Chest Masculinization Denver
Female-to-Male (FTM) Chest Recontouring is basically an extensive version of a standard breast reduction, and can be performed for patients seeking to undergo gender reassignment (although we believe “gender affirmation” is a better term). Usually trans-men have undergone counseling for gender dysphoria for months or years before seeking to undergo the more significant step of (relatively irreversible) surgery, to enable them to fully function in the male identity. We feel that this is both appropriate and helpful in the pre-operative phase, and therefore counseling and/or functioning in the male gender pre-operatively is highly recommended, but not formally required, especially in patients who have already made the lifestyle commitment by publically “identifying male” via binding and/or the use of testosterone. Occasionally patients wish to be considered moreso “gender neutral” (i.e. “FTN”), and this procedure is appropriate for these patients as well.
The Denver-area FTM Top Surgery method developed by double-board certified Denver plastic surgeon Dr. Steinwald is a variation of the “tried-and-true” Inferior Pedicle/Wise-Pattern approach to breast reduction. This is designed to keep the nipple attached to its natural blood/nerve supply, and therefore preserve nipple-areolar complex viability and sensation as best possible. In consideration of male chest aesthetics, the areola is made much smaller and the nipple-areolar complex is elevated to a position higher than that used in breast reductions, generally approximately 4-5 cm higher and a total 16-18 cm from the sternal notch (the V at the top of the breastbone), with a shorter nipple-to-inframammary fold distance as well. The “trade-off” is an anchor-shaped (or “inverted-T”) scar, the horizontal portion of which runs along the natural lower breast fold (although this is made straighter), and which occasionally extends into the underarm area, depending on fullness there (liposuction of the axilla or other areas of the trunk may also be offered at a surcharge).

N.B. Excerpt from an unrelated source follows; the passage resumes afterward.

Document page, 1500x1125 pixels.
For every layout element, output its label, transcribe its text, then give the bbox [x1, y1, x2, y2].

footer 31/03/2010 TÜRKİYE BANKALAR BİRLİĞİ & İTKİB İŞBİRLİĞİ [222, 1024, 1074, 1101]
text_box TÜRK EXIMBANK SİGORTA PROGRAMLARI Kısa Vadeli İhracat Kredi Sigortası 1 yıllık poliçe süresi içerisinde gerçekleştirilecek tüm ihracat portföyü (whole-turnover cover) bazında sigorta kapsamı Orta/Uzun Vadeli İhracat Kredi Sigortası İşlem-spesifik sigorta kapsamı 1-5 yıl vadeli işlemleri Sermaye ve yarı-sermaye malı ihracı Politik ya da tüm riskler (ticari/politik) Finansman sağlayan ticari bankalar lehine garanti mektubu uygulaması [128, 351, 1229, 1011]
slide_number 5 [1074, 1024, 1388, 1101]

Dr. Steinwald has pioneered the use of the “ultrathin” inferior pedicle for this method of chest masculinization, by which the nipple in most cases can remain attached, and retain a degree of sensitivity that is just not possible with free nipple grafting (FNG). FNG chest recontouring, aside from denervating the nipple-areolar complex (by definition), is also fraught with nipple malposition issues, unpredictable healing and scarring, often with thickening of the nipples or frank discoloration. Conversely, with this inferior pedicle/anchor-incision closure technique, the nipple can be more predictably located, and heals much more naturally, again with at least partial, if not near-complete sensation preserved. Whereas Dr. Steinwald’s FTM procedure was originally performed in two or more steps, in most cases this can be performed in one stage, although nipple grafting still may be necessary in patients with very large/drooping breasts (D-cup+), and secondary “touch-up” revisions are necessary in some, usually for central fullness or unforeseeable scar issues.

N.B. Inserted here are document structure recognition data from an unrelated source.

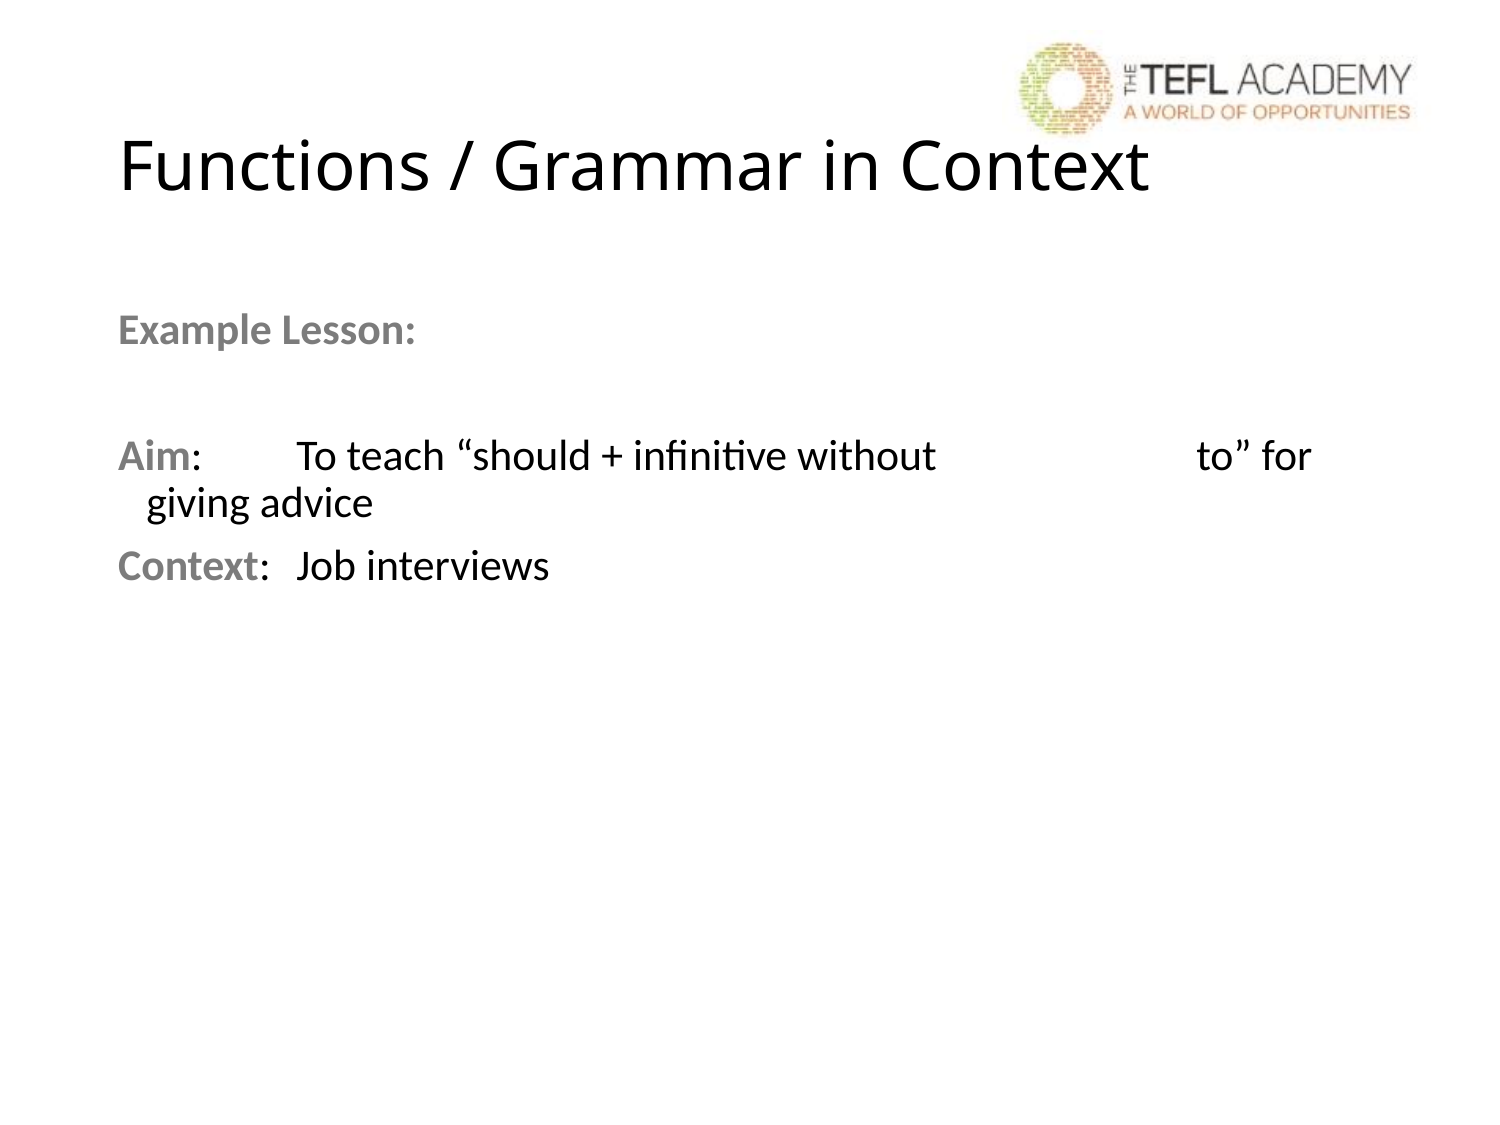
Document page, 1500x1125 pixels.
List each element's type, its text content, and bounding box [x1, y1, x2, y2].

list Example Lesson: Aim: To teach “should + infinitive without to” for giving advice Context: Job interviews [103, 299, 1397, 1014]
picture [1002, 30, 1446, 157]
title Functions / Grammar in Context [103, 59, 1397, 278]
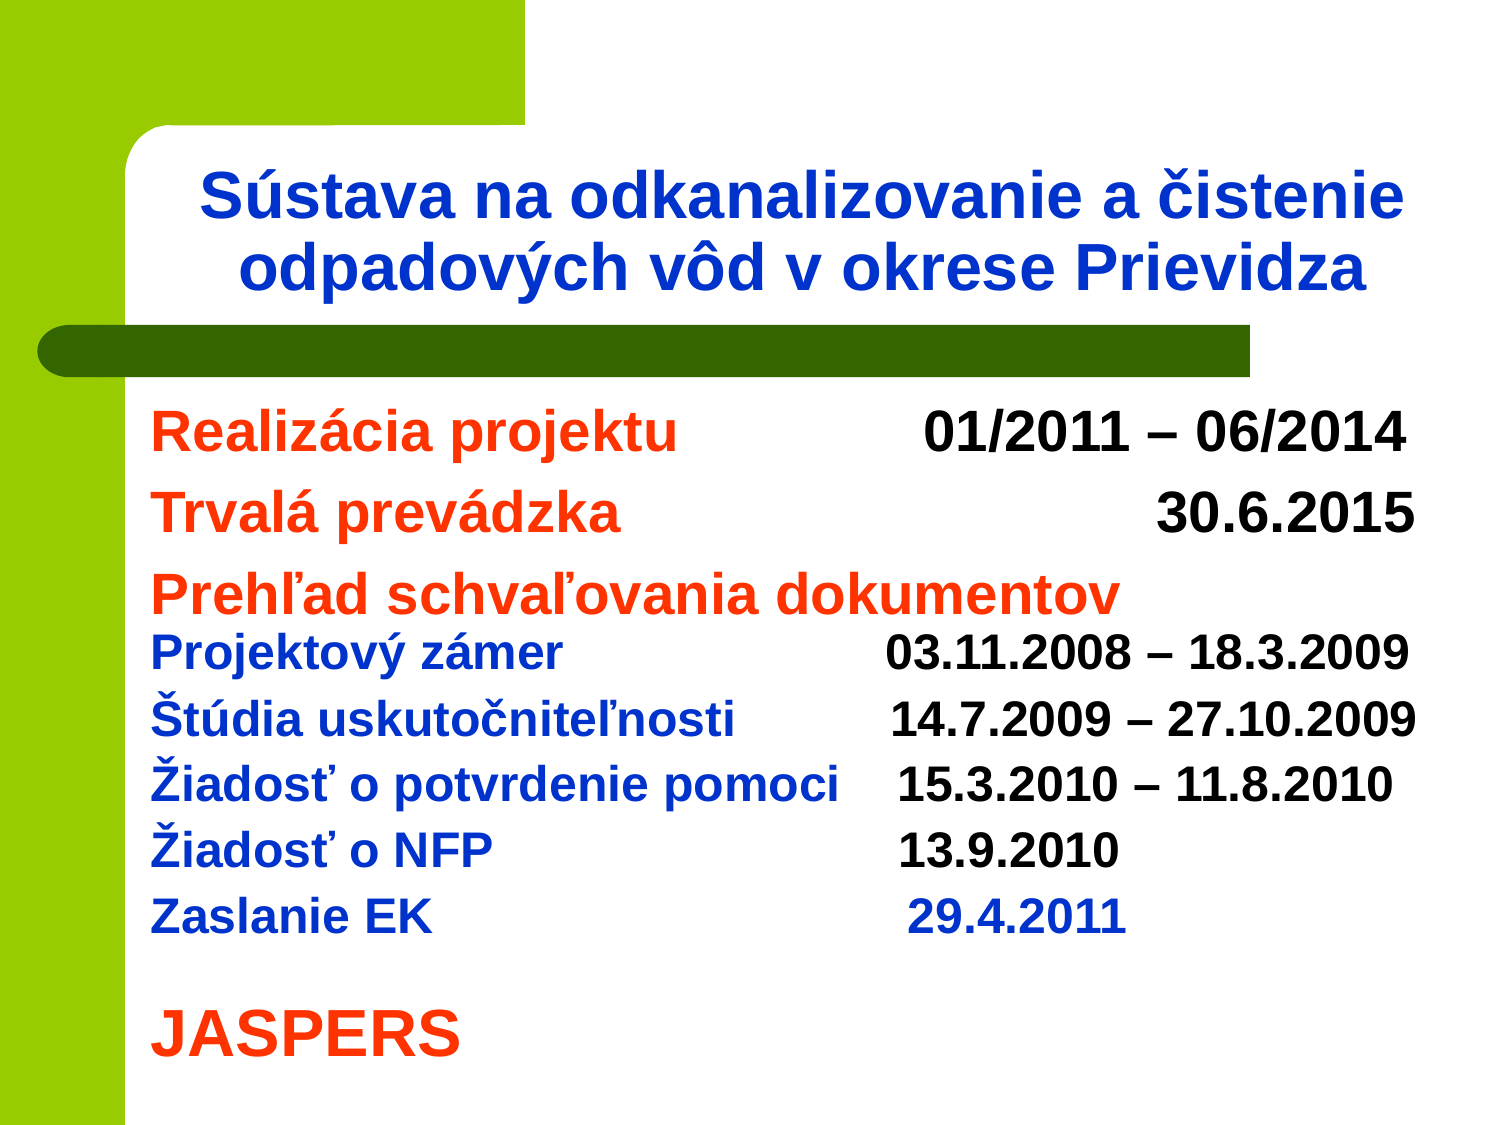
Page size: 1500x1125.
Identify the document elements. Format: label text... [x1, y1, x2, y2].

Adjuncts to and Variations on the Procedure
In select, smaller patients with A or B cup starting points (and minimal skin excess), Dr. Steinwald has developed a modified version of the “double incision” technique, by which the nipple is brought up on an attached, inferior pedicle, but only a low transverse incision is necessary to excise a majority of breast tissue, and a smaller hole is created to deliver the nipple-areolar complex tissues (thereby avoiding the vertical incision). This is highly similar to the techniques used in abdominoplasty, where the belly-button is brought out through a new incision.

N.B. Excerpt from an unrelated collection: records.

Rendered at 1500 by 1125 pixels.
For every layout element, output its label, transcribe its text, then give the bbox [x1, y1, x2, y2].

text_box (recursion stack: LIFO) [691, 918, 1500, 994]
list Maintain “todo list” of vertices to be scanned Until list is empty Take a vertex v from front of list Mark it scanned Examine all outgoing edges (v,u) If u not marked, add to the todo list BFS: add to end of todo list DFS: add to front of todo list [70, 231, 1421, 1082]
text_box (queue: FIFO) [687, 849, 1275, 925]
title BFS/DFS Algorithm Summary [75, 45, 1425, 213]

As stated above, occasionally patients require minor secondary revisions, especially in cases where the patient is fairly overweight and/or very full-breasted to begin with, and or undergoes significant weight changes (gains or losses) after surgery. This may include debulking residual (or newly developed) central fullness (which is often, in patients with D+ cup size preoperatively, maintained on purpose to a degree to keep the nipple alive), via liposuction or excisional techniques. These secondary procedures can often be performed under local anesthesia only, with much shorter downtimes and at a much lower cost than the original procedure. In patients with naturally large or stretched nipples (vs. areolae) to begin with, the nipple itself usually naturally shrinks down to a degree during FTM healing, although secondary procedures to address a disproportionately larger nipple at a later stage are also available.
FTM/Top Surgery in Denver generally takes between 2-3 hours to perform, again mostly dependent upon starting breast size, and whether adjuvant (additional) procedures such as liposuction of the underarm areas are desired. It should NOT be considered equivalent to a mastectomy, in that some (approximately 10-20%) peripheral tissue thickness (including superficial breast tissue just under the skin) is preserved to avoid an unnatural, “skeletonized” (skin-on-muscle) look. This “leaving behind” of some natural breast tissue requires that mammography be performed when it otherwise would be recommended (usually around age 40, or earlier if the patient has a strong family history of breast carcinoma), as it might in an patient with an A-cup sized breast.